In deze uitspraak van de Rechtbank Zeeland-West-Brabant op 16 augustus 2024, wordt het beroep van de belanghebbende tegen de uitspraak op bezwaar van de heffingsambtenaar behandeld. De heffingsambtenaar had de waarde van de onroerende zaak op 1 januari 2021 vastgesteld op € 432.000, wat leidde tot een aanslag in de onroerendezaakbelastingen voor het jaar 2022. De belanghebbende had bezwaar gemaakt, maar dit werd ongegrond verklaard. Tijdens de zitting op 2 augustus 2024 trok de belanghebbende zijn gronden tegen de WOZ-waarde in, maar er bleef een geschil over de schending van artikel 40, tweede lid, van de Wet WOZ, dat betreft het verstrekken van gegevens die ten grondslag liggen aan de vastgestelde waarde.
De rechtbank oordeelt dat de heffingsambtenaar artikel 40 van de Wet WOZ heeft geschonden door de gevraagde stukken niet te verstrekken. De rechtbank stelt vast dat de belanghebbende door deze schending benadeeld is, maar dat de heffingsambtenaar de schending heeft hersteld door de stukken alsnog te overleggen in de beroepsfase. Hierdoor is de hoofdzaak beslecht en is de rechtbank van oordeel dat de schending niet leidt tot vernietiging van de uitspraak op bezwaar.

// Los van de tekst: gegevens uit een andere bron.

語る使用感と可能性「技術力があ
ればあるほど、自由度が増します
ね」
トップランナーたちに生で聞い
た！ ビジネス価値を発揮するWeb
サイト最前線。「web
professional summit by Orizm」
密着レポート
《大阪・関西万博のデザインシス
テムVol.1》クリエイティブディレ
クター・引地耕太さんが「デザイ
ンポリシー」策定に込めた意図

De rechtbank wijst de verzoeken om immateriële schadevergoeding wegens overschrijding van de redelijke termijn af, maar kent wel een proceskostenvergoeding toe aan de belanghebbende, die door de heffingsambtenaar moet worden betaald.
De rechtbank concludeert dat het beroep ongegrond is, maar dat de heffingsambtenaar de proceskosten van de belanghebbende moet vergoeden, evenals het griffierecht van € 50. De uitspraak is openbaar gemaakt en partijen zijn geïnformeerd over de mogelijkheid tot hoger beroep.